7. Gauging Performance and Impact /

7.2 Analysing performance information

STANDARD:

We regularly assemble and analyse information about our performance.

To meet the standard in full, you regularly look at the information you have collected and simplify the results to aid clarity. You ensure that information is analysed with appropriate rigour. As part of this, you look for patterns in the information that show important differences in the experience or effects of your work.

The information you collect will be in a raw form until you analyse it.

Analysis is simply the process of inspecting, comparing, and using data in order to come up with interesting insights that will enable you to make better decisions.

Before you start your analysis it’s best to ensure your raw data is as good as it can be – accurate, complete and consistent. If it’s not, then try to correct or remove inaccurate data first. You can find out more about data cleaning and preparation here.

Data then needs to be organized. Course 7 from the Impact Practice series examines ways in which you can analyse and present data in an orderly way.

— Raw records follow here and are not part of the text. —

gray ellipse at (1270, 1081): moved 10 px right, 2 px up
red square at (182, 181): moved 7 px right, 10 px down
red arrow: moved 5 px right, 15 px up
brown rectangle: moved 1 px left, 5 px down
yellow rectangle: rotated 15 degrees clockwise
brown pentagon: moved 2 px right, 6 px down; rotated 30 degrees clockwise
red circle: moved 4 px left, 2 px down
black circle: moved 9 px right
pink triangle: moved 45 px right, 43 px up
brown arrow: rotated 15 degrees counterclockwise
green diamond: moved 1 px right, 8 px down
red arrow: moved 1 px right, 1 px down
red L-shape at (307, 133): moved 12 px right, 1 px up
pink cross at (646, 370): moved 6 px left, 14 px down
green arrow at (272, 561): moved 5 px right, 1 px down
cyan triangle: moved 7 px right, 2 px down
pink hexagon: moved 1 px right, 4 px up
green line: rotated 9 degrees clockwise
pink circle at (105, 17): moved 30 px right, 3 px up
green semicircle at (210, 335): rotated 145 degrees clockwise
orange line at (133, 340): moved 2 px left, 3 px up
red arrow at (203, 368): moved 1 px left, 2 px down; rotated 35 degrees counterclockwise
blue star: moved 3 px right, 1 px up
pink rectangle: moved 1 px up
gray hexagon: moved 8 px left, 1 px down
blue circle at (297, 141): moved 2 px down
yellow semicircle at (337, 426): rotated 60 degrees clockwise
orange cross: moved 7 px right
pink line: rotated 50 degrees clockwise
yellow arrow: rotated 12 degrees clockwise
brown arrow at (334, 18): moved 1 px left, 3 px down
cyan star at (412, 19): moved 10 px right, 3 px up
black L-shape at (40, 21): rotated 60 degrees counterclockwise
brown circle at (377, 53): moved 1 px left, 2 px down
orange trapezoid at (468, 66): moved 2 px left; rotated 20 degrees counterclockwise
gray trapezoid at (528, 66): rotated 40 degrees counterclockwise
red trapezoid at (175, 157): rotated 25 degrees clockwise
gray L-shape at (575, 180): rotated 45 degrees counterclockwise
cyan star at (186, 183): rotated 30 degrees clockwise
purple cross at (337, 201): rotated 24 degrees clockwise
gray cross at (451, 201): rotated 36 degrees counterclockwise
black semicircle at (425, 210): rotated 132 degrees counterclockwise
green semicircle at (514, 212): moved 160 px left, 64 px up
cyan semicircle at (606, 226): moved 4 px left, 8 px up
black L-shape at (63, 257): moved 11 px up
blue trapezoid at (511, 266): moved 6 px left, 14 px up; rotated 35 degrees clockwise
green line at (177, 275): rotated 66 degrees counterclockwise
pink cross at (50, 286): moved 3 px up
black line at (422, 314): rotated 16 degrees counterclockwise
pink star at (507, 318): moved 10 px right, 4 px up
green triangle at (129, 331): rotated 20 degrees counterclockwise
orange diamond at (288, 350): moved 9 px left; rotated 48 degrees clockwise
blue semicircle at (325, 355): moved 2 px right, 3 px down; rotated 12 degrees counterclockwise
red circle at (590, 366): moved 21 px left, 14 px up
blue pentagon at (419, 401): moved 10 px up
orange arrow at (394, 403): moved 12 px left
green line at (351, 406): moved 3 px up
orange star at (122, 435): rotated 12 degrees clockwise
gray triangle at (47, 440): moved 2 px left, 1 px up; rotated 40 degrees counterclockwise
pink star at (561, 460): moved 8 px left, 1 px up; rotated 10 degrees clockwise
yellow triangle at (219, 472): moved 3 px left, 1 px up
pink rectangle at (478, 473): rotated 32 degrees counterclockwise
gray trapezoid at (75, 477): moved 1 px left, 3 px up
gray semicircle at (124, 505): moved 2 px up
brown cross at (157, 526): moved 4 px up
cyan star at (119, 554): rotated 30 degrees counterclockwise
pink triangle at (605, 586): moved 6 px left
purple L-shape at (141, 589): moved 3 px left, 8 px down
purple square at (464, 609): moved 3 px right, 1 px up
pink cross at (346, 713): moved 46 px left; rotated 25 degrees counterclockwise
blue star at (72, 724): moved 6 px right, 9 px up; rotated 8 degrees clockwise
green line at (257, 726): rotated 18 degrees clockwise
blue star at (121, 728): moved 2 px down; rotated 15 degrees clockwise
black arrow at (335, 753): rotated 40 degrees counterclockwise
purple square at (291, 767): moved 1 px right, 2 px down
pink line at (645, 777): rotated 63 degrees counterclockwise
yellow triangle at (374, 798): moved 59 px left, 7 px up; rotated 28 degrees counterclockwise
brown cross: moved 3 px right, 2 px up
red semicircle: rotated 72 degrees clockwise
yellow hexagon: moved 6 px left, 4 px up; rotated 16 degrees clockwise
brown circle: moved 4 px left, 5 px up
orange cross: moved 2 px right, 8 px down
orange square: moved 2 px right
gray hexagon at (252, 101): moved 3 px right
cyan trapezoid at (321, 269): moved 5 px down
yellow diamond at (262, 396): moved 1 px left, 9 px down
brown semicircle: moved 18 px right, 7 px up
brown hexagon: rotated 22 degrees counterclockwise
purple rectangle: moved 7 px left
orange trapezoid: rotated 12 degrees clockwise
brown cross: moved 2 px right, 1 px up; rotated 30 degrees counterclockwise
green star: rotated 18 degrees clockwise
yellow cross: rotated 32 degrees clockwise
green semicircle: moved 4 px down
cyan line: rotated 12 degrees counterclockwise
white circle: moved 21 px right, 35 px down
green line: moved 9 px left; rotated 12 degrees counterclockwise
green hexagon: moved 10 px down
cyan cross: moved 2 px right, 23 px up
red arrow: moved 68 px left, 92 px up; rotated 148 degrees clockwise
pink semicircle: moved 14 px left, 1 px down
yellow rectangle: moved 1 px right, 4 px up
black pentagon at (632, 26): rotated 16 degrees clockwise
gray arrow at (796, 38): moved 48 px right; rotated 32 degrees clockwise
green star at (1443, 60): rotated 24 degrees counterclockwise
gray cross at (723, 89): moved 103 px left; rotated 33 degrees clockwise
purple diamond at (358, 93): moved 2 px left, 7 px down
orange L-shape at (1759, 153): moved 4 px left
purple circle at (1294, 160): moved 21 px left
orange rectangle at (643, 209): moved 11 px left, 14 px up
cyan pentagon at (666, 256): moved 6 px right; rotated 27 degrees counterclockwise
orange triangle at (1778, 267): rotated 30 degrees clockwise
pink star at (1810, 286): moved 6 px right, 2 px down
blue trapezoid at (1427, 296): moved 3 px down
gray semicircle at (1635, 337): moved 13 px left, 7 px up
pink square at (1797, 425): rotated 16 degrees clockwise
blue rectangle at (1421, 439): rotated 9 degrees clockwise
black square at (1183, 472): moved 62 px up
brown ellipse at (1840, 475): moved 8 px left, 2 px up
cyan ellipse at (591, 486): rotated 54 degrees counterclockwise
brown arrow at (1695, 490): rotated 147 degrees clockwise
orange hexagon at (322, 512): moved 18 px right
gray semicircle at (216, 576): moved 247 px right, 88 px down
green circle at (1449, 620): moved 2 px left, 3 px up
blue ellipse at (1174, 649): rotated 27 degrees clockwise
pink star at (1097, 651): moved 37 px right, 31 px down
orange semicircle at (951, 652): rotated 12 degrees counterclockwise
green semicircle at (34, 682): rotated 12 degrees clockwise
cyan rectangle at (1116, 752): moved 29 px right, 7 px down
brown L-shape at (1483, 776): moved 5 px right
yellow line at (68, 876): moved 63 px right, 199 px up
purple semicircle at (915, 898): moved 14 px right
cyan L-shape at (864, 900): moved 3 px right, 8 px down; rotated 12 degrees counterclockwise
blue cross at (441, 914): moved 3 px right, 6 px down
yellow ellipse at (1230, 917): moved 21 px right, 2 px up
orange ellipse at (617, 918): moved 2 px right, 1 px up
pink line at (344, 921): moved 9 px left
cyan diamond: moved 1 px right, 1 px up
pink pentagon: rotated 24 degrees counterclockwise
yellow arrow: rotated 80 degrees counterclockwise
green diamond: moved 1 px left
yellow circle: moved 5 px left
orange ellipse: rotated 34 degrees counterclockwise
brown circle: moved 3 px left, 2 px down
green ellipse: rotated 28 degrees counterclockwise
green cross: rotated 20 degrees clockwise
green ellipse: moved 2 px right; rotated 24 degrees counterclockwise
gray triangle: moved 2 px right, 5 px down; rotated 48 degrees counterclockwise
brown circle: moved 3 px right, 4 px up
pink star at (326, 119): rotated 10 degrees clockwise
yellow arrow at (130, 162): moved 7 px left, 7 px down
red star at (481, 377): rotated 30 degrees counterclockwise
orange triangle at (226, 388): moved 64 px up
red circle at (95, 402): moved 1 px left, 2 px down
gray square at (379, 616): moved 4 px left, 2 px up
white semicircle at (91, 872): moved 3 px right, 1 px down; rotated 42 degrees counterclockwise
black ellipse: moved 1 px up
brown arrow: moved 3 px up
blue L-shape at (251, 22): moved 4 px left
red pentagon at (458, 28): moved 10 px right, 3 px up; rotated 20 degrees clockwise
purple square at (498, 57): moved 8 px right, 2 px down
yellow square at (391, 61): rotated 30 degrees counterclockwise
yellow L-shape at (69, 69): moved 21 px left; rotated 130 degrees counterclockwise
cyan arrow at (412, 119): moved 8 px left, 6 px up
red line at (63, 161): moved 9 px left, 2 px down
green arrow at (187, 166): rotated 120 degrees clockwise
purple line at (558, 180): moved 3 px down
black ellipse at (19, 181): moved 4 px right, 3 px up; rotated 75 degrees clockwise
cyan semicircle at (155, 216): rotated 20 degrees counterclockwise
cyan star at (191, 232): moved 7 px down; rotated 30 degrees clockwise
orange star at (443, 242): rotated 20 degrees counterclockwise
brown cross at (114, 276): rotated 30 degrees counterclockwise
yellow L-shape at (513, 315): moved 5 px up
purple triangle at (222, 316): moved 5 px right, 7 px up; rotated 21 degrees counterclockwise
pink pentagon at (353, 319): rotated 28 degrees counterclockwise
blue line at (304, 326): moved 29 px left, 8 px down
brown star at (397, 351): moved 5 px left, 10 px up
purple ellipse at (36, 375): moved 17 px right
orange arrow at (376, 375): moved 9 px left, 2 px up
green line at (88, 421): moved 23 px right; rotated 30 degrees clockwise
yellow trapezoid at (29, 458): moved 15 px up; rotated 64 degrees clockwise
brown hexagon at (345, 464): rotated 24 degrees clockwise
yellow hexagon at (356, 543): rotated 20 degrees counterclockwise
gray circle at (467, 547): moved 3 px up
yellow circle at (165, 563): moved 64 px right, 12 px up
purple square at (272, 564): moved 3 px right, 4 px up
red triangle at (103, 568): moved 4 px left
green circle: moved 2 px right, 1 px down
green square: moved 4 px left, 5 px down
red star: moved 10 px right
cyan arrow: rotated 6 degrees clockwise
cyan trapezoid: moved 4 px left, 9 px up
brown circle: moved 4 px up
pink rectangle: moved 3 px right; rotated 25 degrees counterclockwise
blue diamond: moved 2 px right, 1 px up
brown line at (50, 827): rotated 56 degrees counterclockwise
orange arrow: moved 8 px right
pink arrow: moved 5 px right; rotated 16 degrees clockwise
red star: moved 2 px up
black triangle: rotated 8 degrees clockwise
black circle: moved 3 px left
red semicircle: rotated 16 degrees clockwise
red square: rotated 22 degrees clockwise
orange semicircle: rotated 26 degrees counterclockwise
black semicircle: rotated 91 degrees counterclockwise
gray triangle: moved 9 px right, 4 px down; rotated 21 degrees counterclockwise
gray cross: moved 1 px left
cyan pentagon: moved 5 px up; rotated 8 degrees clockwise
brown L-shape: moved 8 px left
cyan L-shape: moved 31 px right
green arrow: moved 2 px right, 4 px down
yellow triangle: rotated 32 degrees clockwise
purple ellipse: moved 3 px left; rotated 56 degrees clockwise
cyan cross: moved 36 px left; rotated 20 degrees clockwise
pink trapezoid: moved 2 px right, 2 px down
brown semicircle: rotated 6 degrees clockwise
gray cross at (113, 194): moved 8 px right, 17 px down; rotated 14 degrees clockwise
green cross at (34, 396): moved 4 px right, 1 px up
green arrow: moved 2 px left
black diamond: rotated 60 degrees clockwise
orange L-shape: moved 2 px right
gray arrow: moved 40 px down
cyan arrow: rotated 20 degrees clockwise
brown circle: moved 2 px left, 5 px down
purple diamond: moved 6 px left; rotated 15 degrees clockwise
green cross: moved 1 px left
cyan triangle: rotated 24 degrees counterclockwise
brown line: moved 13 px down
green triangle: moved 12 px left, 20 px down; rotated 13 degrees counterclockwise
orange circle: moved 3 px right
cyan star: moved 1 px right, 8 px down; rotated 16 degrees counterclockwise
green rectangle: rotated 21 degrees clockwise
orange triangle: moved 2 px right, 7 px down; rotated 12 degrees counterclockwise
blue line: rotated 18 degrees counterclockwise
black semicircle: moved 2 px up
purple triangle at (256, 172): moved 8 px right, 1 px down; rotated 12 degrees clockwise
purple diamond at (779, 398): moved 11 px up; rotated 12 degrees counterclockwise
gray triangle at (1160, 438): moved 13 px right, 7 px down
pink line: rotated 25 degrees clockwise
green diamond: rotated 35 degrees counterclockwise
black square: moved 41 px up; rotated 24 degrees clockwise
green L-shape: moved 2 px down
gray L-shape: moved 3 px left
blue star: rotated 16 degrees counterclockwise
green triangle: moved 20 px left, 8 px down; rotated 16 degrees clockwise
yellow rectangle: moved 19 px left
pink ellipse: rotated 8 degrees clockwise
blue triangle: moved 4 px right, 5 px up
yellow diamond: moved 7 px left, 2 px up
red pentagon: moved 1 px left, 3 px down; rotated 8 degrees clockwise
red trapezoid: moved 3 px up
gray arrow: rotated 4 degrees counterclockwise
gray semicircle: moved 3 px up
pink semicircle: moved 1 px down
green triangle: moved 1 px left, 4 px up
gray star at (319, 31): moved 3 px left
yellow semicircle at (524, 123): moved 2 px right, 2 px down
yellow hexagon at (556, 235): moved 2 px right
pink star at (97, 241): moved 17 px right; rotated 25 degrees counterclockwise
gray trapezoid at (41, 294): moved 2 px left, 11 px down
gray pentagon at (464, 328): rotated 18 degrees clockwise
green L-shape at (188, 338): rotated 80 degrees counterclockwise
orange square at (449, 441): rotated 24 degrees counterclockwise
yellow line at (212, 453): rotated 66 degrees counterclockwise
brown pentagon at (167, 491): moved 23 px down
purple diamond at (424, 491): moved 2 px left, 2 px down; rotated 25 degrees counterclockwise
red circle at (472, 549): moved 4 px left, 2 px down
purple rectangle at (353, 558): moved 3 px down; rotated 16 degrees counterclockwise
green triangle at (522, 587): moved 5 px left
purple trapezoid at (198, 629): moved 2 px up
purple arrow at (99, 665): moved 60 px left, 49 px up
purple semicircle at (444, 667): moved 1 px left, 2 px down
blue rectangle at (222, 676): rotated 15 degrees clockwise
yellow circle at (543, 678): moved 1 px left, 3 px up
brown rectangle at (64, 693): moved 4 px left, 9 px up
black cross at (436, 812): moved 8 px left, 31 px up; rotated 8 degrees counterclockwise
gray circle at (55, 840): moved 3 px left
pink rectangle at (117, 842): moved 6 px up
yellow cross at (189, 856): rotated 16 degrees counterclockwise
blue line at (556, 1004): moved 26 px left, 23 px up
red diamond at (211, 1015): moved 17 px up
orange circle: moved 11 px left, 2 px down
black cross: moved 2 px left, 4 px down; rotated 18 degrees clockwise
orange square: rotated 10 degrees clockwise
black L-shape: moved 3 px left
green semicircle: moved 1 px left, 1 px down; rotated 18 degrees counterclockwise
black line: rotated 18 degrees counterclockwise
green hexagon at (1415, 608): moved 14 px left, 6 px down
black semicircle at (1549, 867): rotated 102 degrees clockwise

Some of the most interesting analysis can be the most simple. Some basic descriptive statistics you can use include:

  • Count. Count the number of sources supplying information (e.g. the number of respondents to a survey).
  • Range. Assess the variation in results (e.g. the difference between the lowest and highest satisfaction rating).
  • Frequencies. Identify how frequently a result was evident (e.g. how often a behaviour or activity was observed).
  • Averages. Consider the mean, median, or mode (e.g. average improvement in self-reported skills).
  • Percentages. Work out what proportion of beneficiaries that experienced the change (e.g. the percentage of cases were signs of recovery were observed).
  • Ratio. Express and compare quantities relative to each other (e.g. the cost per outcome).

Try to ensure that the descriptive statistics you produce, describe the change in your agreed performance indicator.

Descriptive statistics help you describe what’s going on in the data but can only take you so far. Headline numbers may disguise important differences between groups.

This is where cross-tabulation can be helpful. For example, you could compare data to help you understand whether your work was more successful for men or women. Or you could use it to compare how people in different locations rated different activities. You can do this using pivot tables in everyday spreadsheet software.

While cross-tabulations can be helpful, it may require some further work to establish a statistically relevant correlation. This relies on advanced procedures such regression analysis to produce inferential statistics. These procedures are more common in specially commissioned impact studies, or as part of large-scale program evaluations.

Your choice between basic or more advanced analytical techniques is likely to depend on the quality of data you have, the resources you can commit to the task, and the standard of evidence required by others.